Ha pasado un cuarto de siglo desde la jarana sevillana de despedida de la EXPO, y la España universal y cosmopolita, que también los Juegos de Barcelona de aquel año simbolizaron, ha quedado convertida en un territorio anímicamente roto, confuso, enfrentado y harto. ¿Qué se celebra hoy, entonces? Acaso el canto del cisne de una idea bella e imposible, como tantas ideas bellas. (Aunque en Latinoamérica llaman a la efeméride <<Día de la Raza>>, lo cual resulta bastante incongruente con el espíritu de abolición de fronteras y fraternidad entre iguales que se supone se celebra.)
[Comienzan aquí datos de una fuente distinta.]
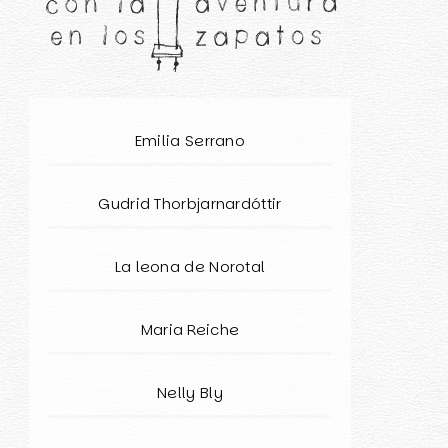
Emilia Serrano
Gudrid Thorbjarnardóttir
La leona de Norotal
Maria Reiche
Nelly Bly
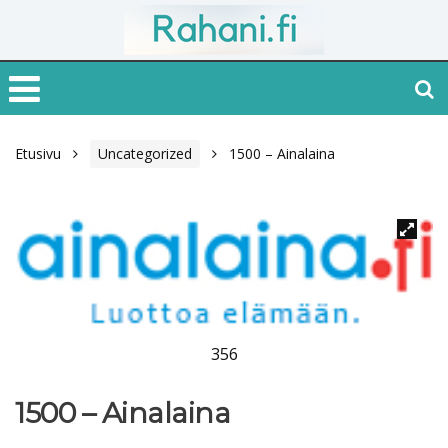
Etusivu
Uncategorized
1500 – Ainalaina
356
1500 – Ainalaina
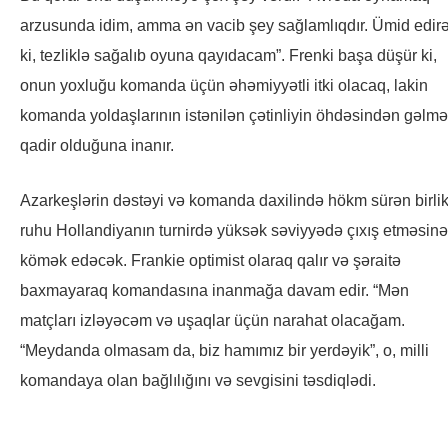
arzusunda idim, amma ən vacib şey sağlamlıqdır. Ümid edir
ki, tezliklə sağalıb oyuna qayıdacam”. Frenki başa düşür ki,
onun yoxluğu komanda üçün əhəmiyyətli itki olacaq, lakin
komanda yoldaşlarının istənilən çətinliyin öhdəsindən gəlm
qadir olduğuna inanır.
Azarkeşlərin dəstəyi və komanda daxilində hökm sürən birli
ruhu Hollandiyanın turnirdə yüksək səviyyədə çıxış etməsinə
kömək edəcək. Frankie optimist olaraq qalır və şəraitə
baxmayaraq komandasına inanmağa davam edir. “Mən
matçları izləyəcəm və uşaqlar üçün narahat olacağam.
“Meydanda olmasam da, biz hamımız bir yerdəyik”, o, milli
komandaya olan bağlılığını və sevgisini təsdiqlədi.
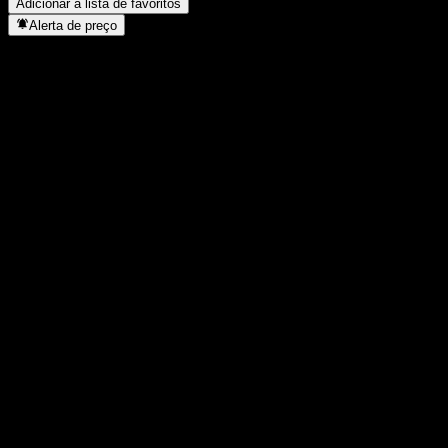
Adicionar à lista de favoritos
Alerta de preço
Estatísticas
Máxima do dia
12,05
Mínima do dia
12,05
Máxima 52S
12,71
Mín 52S
11,76
Volume
-
Vol. médio
-
Cap. de mercado
0
P/L
-
Rendimento de dividendos
3,49%
Dividendo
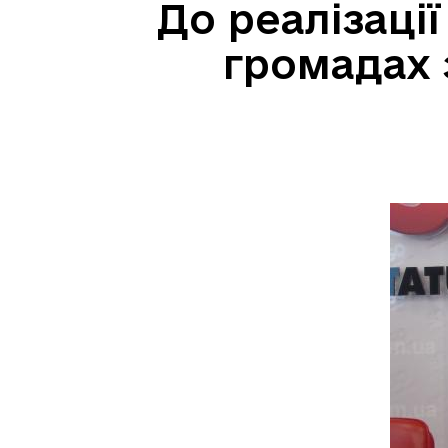
До реалізаці
громадах 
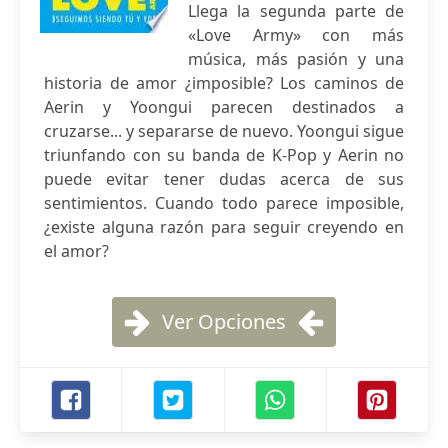
Llega la segunda parte de
«Love Army» con más
música, más pasión y una
historia de amor ¿imposible? Los caminos de
Aerin y Yoongui parecen destinados a
cruzarse... y separarse de nuevo. Yoongui sigue
triunfando con su banda de K-Pop y Aerin no
puede evitar tener dudas acerca de sus
sentimientos. Cuando todo parece imposible,
¿existe alguna razón para seguir creyendo en
el amor?
Ver Opciones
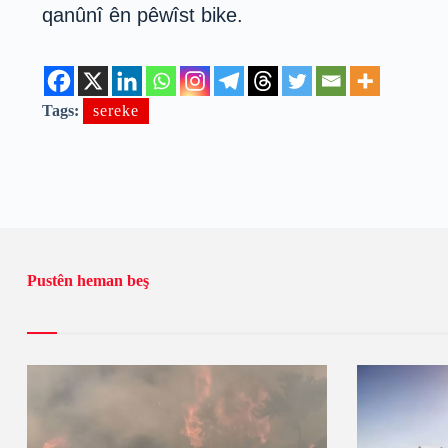
qanûnî ên pêwîst bike.
Tags:
sereke
Pustên heman beş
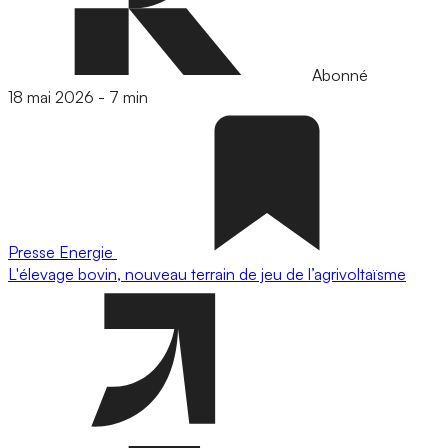
Abonné
18 mai 2026
-
7 min
Presse
Energie
L'élevage bovin, nouveau terrain de jeu de l’agrivoltaïsme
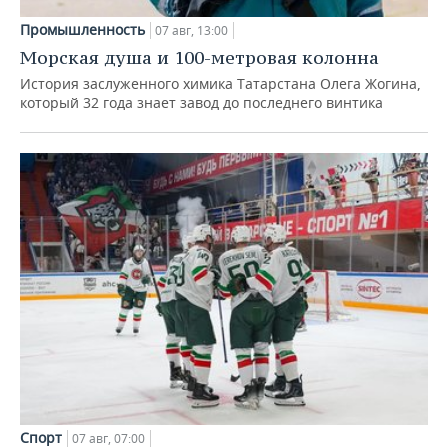
Промышленность
07 авг, 13:00
Морская душа и 100-метровая колонна
История заслуженного химика Татарстана Олега Жогина,
который 32 года знает завод до последнего винтика
Спорт
07 авг, 07:00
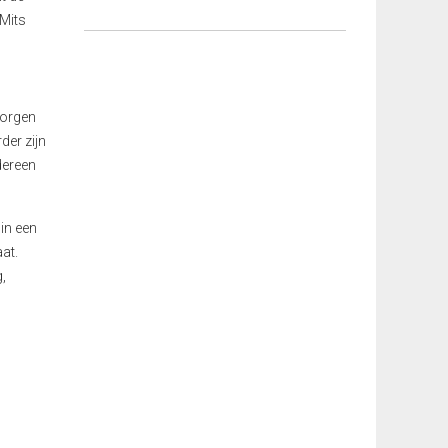
 Mits
zorgen
der zijn
edereen
in een
at.
,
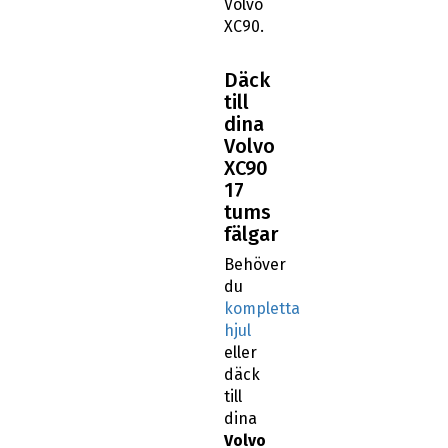
Volvo
XC90.
Däck
till
dina
Volvo
XC90
17
tums
fälgar
Behöver
du
kompletta
hjul
eller
däck
till
dina
Volvo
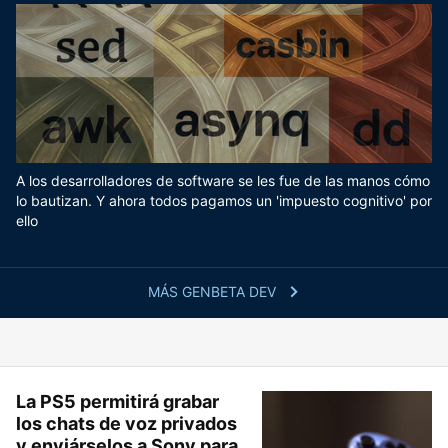
A los desarrolladores de software se les fue de las manos cómo
lo bautizan. Y ahora todos pagamos un 'impuesto cognitivo' por
ello
MÁS GENBETA DEV
La PS5 permitirá grabar
los chats de voz privados
y enviárselos a Sony para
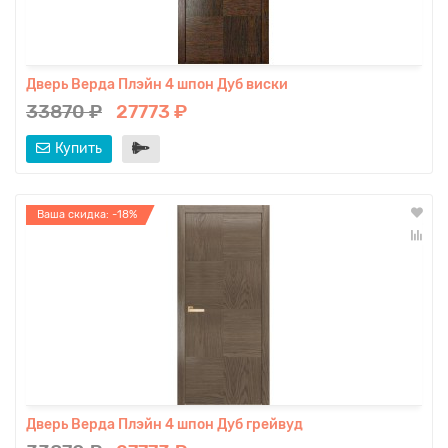
Дверь Верда Плэйн 4 шпон Дуб виски
33870 ₽
27773 ₽
Купить
Ваша скидка: -18%
Дверь Верда Плэйн 4 шпон Дуб грейвуд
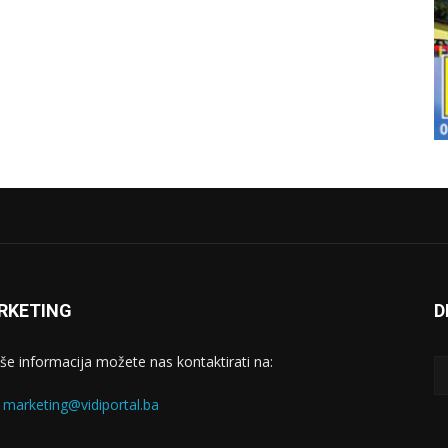
RKETING
D
iše informacija možete nas kontaktirati na:
:
marketing@vidiportal.ba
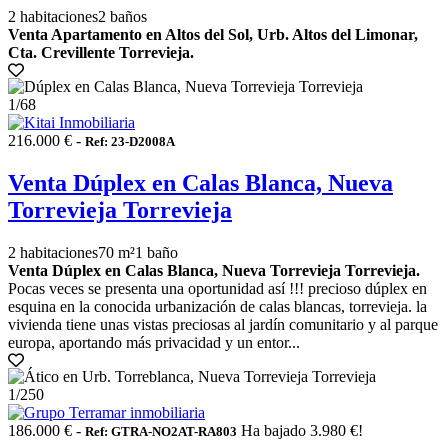
2 habitaciones
2 baños
Venta Apartamento en Altos del Sol, Urb. Altos del Limonar,
Cta. Crevillente Torrevieja.
1
/68
216.000 € -
Ref: 23-D2008A
Venta Dúplex en Calas Blanca, Nueva
Torrevieja Torrevieja
2 habitaciones
70 m²
1 baño
Venta Dúplex en Calas Blanca, Nueva Torrevieja Torrevieja.
Pocas veces se presenta una oportunidad así !!! precioso dúplex en
esquina en la conocida urbanización de calas blancas, torrevieja. la
vivienda tiene unas vistas preciosas al jardín comunitario y al parque
europa, aportando más privacidad y un entor...
1
/250
186.000 € -
Ha bajado 3.980 €!
Ref: GTRA-NO2AT-RA803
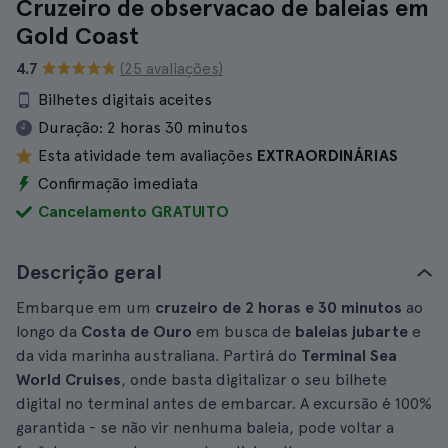
Cruzeiro de observacao de baleias em
Gold Coast
4.7
(25 avaliações)
Bilhetes digitais aceites
Duração:
2 horas 30 minutos
Esta atividade tem avaliações
EXTRAORDINÁRIAS
Confirmação imediata
Cancelamento GRATUITO
Descrição geral
Embarque em um
cruzeiro de 2 horas e 30 minutos
ao
longo da
Costa de Ouro
em busca de
baleias jubarte
e
da vida marinha australiana. Partirá do
Terminal Sea
World Cruises
, onde basta digitalizar o seu bilhete
digital no terminal antes de embarcar. A excursão é 100%
garantida - se não vir nenhuma baleia, pode voltar a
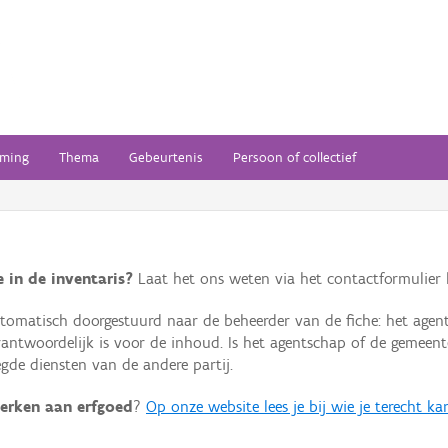
ming
Thema
Gebeurtenis
Persoon of collectief
 in de inventaris?
Laat het ons weten via het contactformulier h
omatisch doorgestuurd naar de beheerder van de fiche: het agen
verantwoordelijk is voor de inhoud. Is het agentschap of de geme
de diensten van de andere partij.
erken aan erfgoed
?
Op onze website lees je bij wie je terecht ka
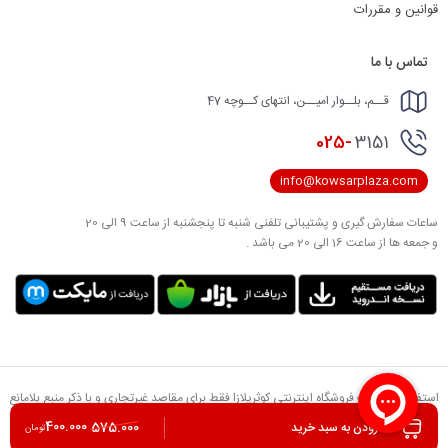
قوانین و مقررات
تماس با ما
قــم، بلــوار امیــن، انتهای کــوچه 47
025-
3151
info@kowsarplaza.com
ساعات سفارش گیری و پشتیبانی تلفنی شنبه تا پنجشنبه از ساعت 9 الی 20
و جمعه ها از ساعت 16 الی 20 می باشد .
استفاده از مطالب فروشگاه اینترنتی کوثرپلازا فقط برای مقاصد غیرتجاری و با ذکر منبع بلامانع
است. کلیه حقوق این سایت متعلق به تعاونی مصرف کوثر می باشد.
400.000
575.000
افزودن به سبد خرید
تومان
طراحی و توسعه توسط
گروه نرم افزای آدلان وب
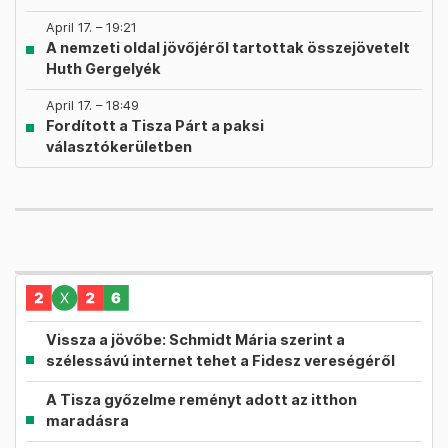
April 17. – 19:21
A nemzeti oldal jövőjéről tartottak összejövetelt
Huth Gergelyék
April 17. – 18:49
Fordított a Tisza Párt a paksi
választókerületben
Vissza a jövőbe: Schmidt Mária szerint a
szélessávú internet tehet a Fidesz vereségéről
A Tisza győzelme reményt adott az itthon
maradásra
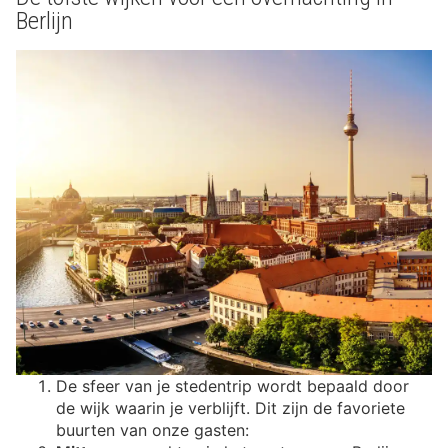
Berlijn
De sfeer van je stedentrip wordt bepaald door
de wijk waarin je verblijft. Dit zijn de favoriete
buurten van onze gasten:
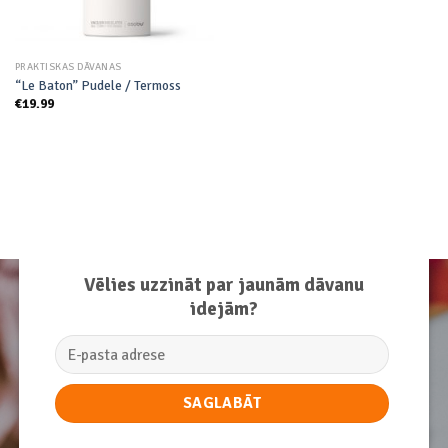
PRAKTISKAS DĀVANAS
“Le Baton” Pudele / Termoss
€
19.99
Vēlies uzzināt par jaunām dāvanu
idejām?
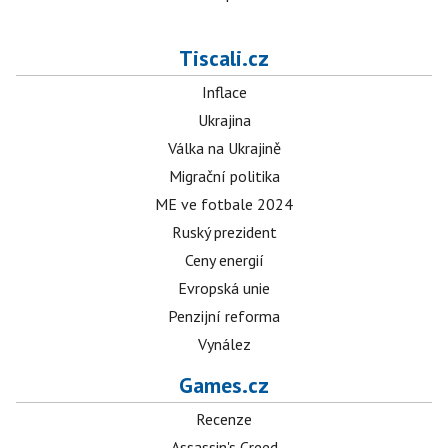
Tiscali.cz
Inflace
Ukrajina
Válka na Ukrajině
Migrační politika
ME ve fotbale 2024
Ruský prezident
Ceny energií
Evropská unie
Penzijní reforma
Vynález
Games.cz
Recenze
Assassin's Creed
Habrá quien aproveche el día para afirmar el orgullo de sentirse español; habrá quien lo aproveche para afirmar que no se siente español en absoluto. Uno y otro confunden los postres de mamá con el sello del pasaporte. Sentirse o no sentirse español es tan relevante como sentirse o no sentirse marciano. Uno es o no es español, se sienta como se sienta, no hay aquí margen para los afectos del corazón, ni grados ni distingos: <<Yo soy español para la selección de fútbol y Rafa Nadal, para lo demás soy asturiano>>; <<Yo me siento español un poquito, no mucho>>; <<Yo me siento lo normal>>. Parece el comienzo de una farsa de Jardiel. Que es lo que el abanico del nacionalismo, desde el Romanticismo hasta Hitler hasta hoy, ha hecho siempre en el fondo: apelar a la víscera para intentar sacar la mayor tajada de poder fáctico, enmascarar el árido toma y daca de la política en la retórica del sentimentalismo más facilón.
También un doce de octubre nació Dionisio Ridruejo, que si no por otra cosa merece al menos la gratitud de quienes no tenemos la dicha de hablar catalán, pero hemos podido zambullirnos en ‘El cuaderno gris’ gracias a él. A Pla se le llamó <<catalán universal>>, pero Pla poseía una ironía, que es siempre una distancia, de la que el nacionalismo carece, y que le permitía remacharse la boina sin encarcelarse el pensamiento. ¿Es tan imposible una armonía así?